### Source material

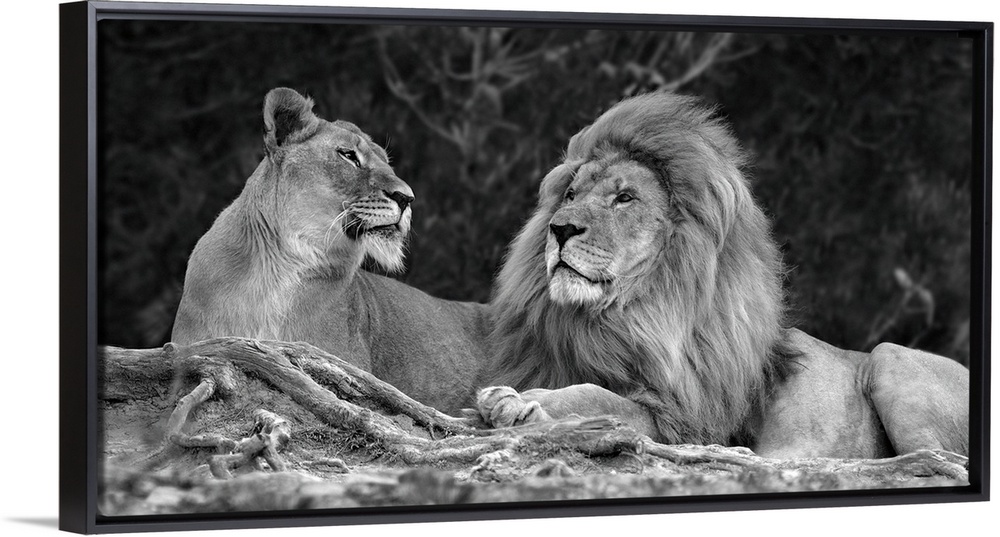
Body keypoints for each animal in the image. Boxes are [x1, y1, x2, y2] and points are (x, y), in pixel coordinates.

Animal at [476, 92, 969, 459]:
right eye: (571, 194)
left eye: (625, 198)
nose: (560, 229)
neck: (624, 316)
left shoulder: (684, 419)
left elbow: (597, 397)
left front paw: (518, 402)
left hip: (888, 357)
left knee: (938, 457)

### Exercise aim
Go from the first line of the listing to the line holding "left shoulder: (684, 419)" and, please, transcribe those lines exactly, both included, with no pictures.

### Answer box
Body keypoints for each animal in the image. Boxes are [x1, y1, x2, y2] and points are (x, y), in pixel coordinates.

Animal at [476, 92, 969, 459]:
right eye: (571, 194)
left eye: (625, 198)
nose: (560, 229)
neck: (624, 316)
left shoulder: (684, 419)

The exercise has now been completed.